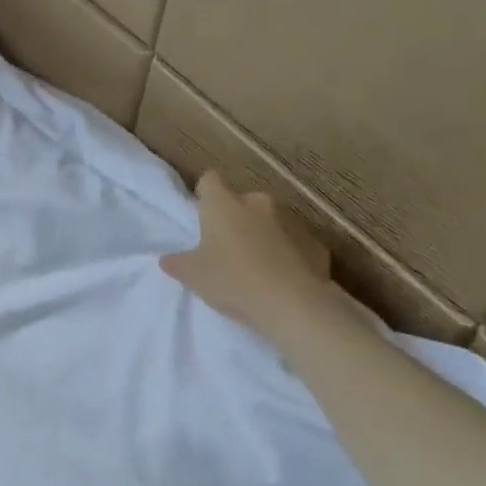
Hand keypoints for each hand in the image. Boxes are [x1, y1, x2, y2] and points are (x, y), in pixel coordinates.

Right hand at [159, 174, 350, 342]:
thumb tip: (168, 259)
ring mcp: (293, 220)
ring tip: (255, 266)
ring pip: (270, 220)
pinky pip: (295, 242)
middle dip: (235, 218)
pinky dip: (287, 253)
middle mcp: (259, 203)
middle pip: (242, 201)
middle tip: (225, 248)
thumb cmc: (233, 281)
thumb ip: (177, 263)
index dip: (204, 194)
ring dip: (262, 235)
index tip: (202, 214)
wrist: (294, 305)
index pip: (210, 180)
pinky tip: (282, 278)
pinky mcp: (317, 243)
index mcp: (224, 205)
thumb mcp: (192, 276)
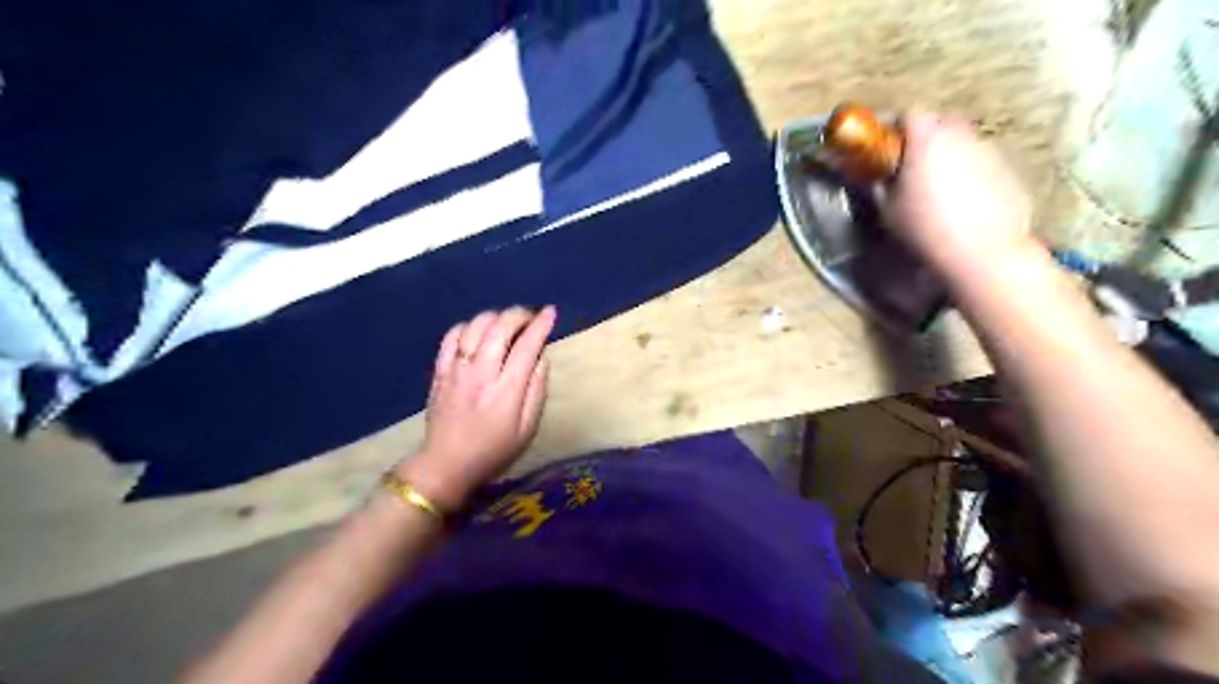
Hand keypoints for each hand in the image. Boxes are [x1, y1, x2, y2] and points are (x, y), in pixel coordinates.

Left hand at [398, 305, 554, 506]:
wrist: (446, 464)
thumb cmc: (494, 450)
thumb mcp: (527, 429)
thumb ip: (537, 391)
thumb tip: (541, 359)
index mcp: (507, 389)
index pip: (527, 345)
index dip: (541, 325)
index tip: (550, 312)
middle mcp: (482, 373)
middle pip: (500, 328)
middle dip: (519, 314)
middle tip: (530, 316)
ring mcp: (457, 370)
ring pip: (475, 326)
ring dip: (494, 316)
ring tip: (506, 321)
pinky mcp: (440, 371)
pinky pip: (451, 337)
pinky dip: (467, 326)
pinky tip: (477, 331)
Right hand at [881, 113, 1030, 274]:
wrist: (982, 251)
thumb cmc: (925, 228)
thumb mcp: (888, 209)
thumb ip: (880, 184)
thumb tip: (876, 175)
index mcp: (927, 140)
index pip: (909, 114)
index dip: (895, 127)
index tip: (885, 145)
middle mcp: (960, 135)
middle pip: (938, 122)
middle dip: (923, 137)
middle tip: (909, 164)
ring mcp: (988, 149)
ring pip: (962, 140)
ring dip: (947, 153)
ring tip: (937, 184)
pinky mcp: (1007, 167)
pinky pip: (980, 160)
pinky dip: (968, 170)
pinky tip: (962, 199)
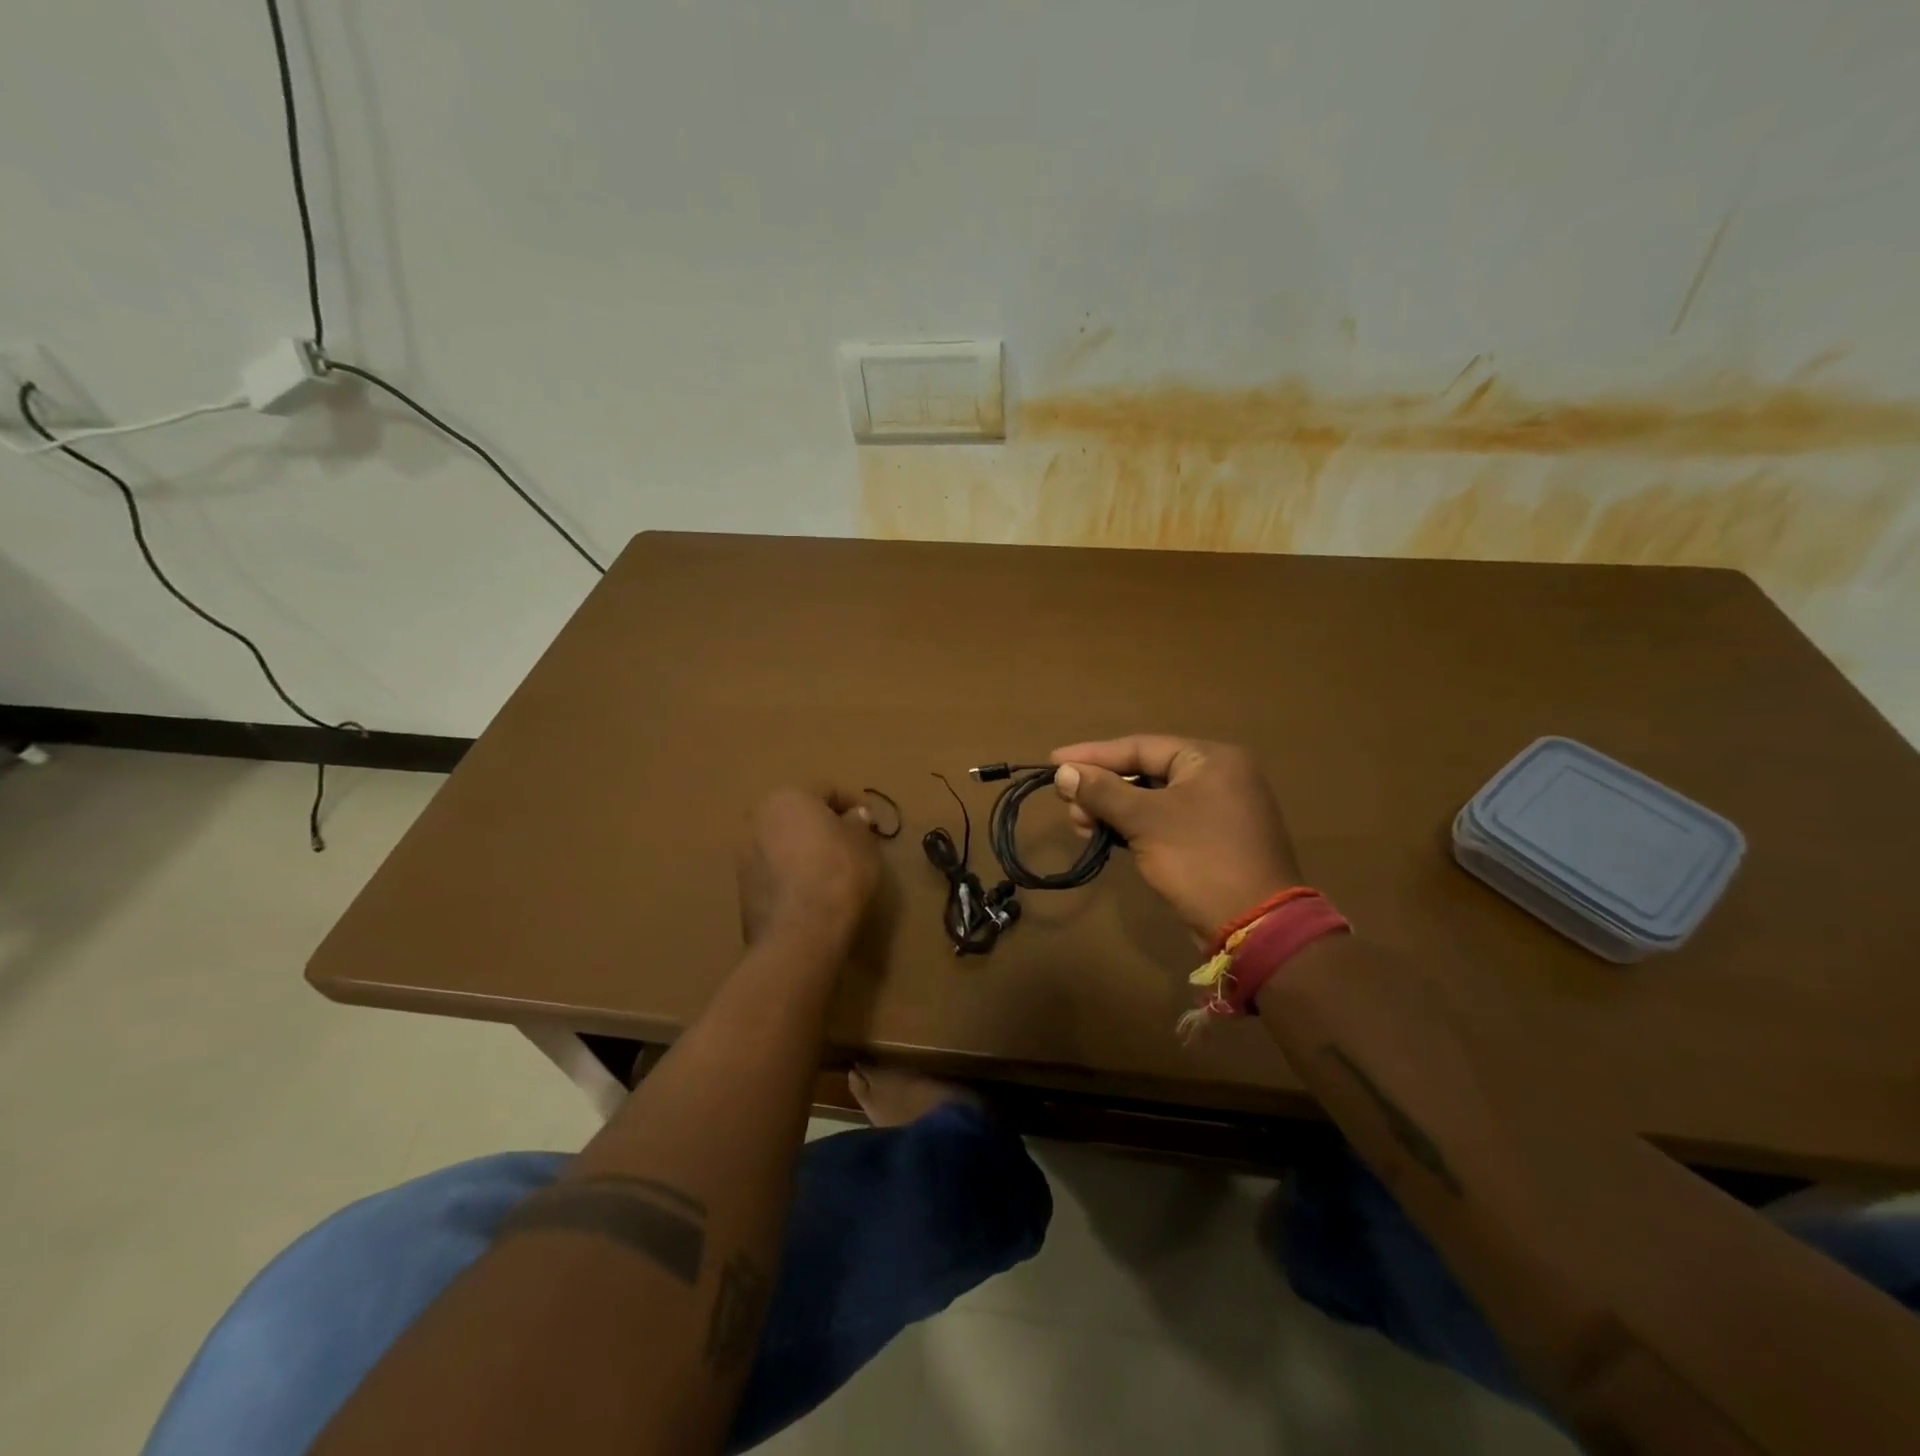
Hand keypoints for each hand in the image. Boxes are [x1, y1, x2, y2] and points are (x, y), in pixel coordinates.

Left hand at [737, 788, 881, 949]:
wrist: (801, 929)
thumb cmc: (838, 871)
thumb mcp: (863, 841)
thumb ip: (857, 823)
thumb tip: (853, 817)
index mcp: (788, 796)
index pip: (826, 791)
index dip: (853, 804)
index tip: (870, 822)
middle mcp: (758, 817)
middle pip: (797, 814)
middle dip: (821, 825)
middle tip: (847, 842)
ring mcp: (744, 853)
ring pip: (782, 842)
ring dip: (802, 849)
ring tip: (828, 869)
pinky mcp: (741, 886)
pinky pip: (773, 870)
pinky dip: (790, 873)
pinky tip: (810, 889)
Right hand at [1050, 735, 1303, 940]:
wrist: (1257, 927)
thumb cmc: (1201, 860)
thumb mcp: (1146, 821)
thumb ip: (1103, 792)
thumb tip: (1064, 772)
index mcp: (1211, 758)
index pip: (1140, 746)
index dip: (1093, 755)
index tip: (1054, 762)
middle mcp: (1218, 775)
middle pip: (1146, 771)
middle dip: (1102, 787)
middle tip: (1067, 804)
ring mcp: (1218, 809)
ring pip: (1152, 799)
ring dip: (1113, 809)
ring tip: (1080, 824)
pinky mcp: (1212, 839)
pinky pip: (1164, 820)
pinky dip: (1134, 826)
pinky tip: (1106, 836)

#### WHAT YOU NEED TO DO
Give back every entry in full, exactly as written, with no picture included.

#### TASK OUTPUT
Hand keypoints for each hand in the image. Boxes are [x1, y1, x2, y2] and points are (x, y), in pixel coordinates.

Right hand at [159, 174, 350, 342]:
thumb tip: (168, 259)
ring mcp: (293, 220)
ring tip: (255, 266)
ring pip: (270, 220)
pinky pip: (295, 242)
middle dip: (235, 218)
pinky dip: (287, 253)
middle mcp: (259, 203)
middle pip: (242, 201)
middle tip: (225, 248)
thumb cmc: (233, 281)
thumb ip: (177, 263)
index dip: (204, 194)
ring dip: (262, 235)
index tip: (202, 214)
wrist: (294, 305)
index pip: (210, 180)
pinky tip: (282, 278)
pinky mcp: (317, 243)
index mcp: (224, 205)
thumb mcp: (192, 276)
Hand keypoints for each hand in the image. Boxes are [x1, y1, x2, y2] and points are (x, y), in pixel coordinates.

Left hand at [398, 305, 554, 506]:
wrist: (446, 464)
thumb cmc: (494, 450)
thumb mcp: (527, 429)
thumb ip: (537, 391)
thumb tip: (541, 359)
index mcp: (507, 389)
index pip: (527, 345)
index dip: (541, 325)
index tip: (550, 312)
middle mcp: (482, 373)
middle pip: (500, 328)
middle dip: (519, 314)
middle tip: (530, 316)
ring mcp: (457, 370)
ring pip: (475, 326)
ring dip: (494, 316)
ring tip: (506, 321)
pinky mcp: (440, 371)
pinky pip: (451, 337)
pinky dip: (467, 326)
pinky tip: (477, 331)
Right hand at [881, 113, 1030, 274]:
wrist: (982, 251)
thumb cmc: (925, 228)
thumb mcp: (888, 209)
thumb ip: (880, 184)
thumb tip: (876, 175)
index mcp: (927, 140)
index pip: (909, 114)
index dip: (895, 127)
index tip: (885, 145)
middle mcp: (960, 135)
middle pip: (938, 122)
middle dip: (923, 137)
middle tip: (909, 164)
ring mcp: (988, 149)
ring pip: (962, 140)
ring dip: (947, 153)
ring tip: (937, 184)
pinky mcp: (1007, 167)
pinky pip: (980, 160)
pinky dip: (968, 170)
pinky tip: (962, 199)
Hand keypoints for each hand in the image. Boxes are [x1, y1, x2, y2] and points are (x, y), in pixel coordinates.

Left hand at [737, 788, 881, 949]:
wrist: (801, 929)
thumb cmc: (838, 871)
thumb mcp: (863, 841)
thumb ip: (857, 823)
thumb tip: (853, 817)
index mcp: (788, 796)
index pip: (826, 791)
index dip: (853, 804)
index tip: (870, 822)
middle mcp: (758, 817)
middle pip: (797, 814)
middle dip: (821, 825)
middle tip: (847, 842)
ring mcp: (744, 853)
ring pip: (782, 842)
ring dip: (802, 849)
ring tip: (828, 869)
pinky mcp: (741, 886)
pinky pip: (773, 870)
pinky dip: (790, 873)
pinky tip: (810, 889)
Right hand at [1050, 735, 1303, 940]:
wrist: (1257, 927)
thumb cmc: (1201, 860)
thumb mcp: (1146, 821)
thumb ip: (1103, 792)
thumb tip: (1064, 772)
index mcp: (1211, 758)
index pip: (1140, 746)
index dip: (1093, 755)
index tip: (1054, 762)
middle mcp: (1218, 775)
middle pip: (1146, 771)
middle dip: (1102, 787)
middle tip: (1067, 804)
ring mcp: (1218, 809)
ring pip: (1152, 799)
ring dip: (1113, 809)
ring tip: (1080, 824)
pinky mcp: (1212, 839)
pinky pip: (1164, 820)
pinky dip: (1134, 826)
pinky tip: (1106, 836)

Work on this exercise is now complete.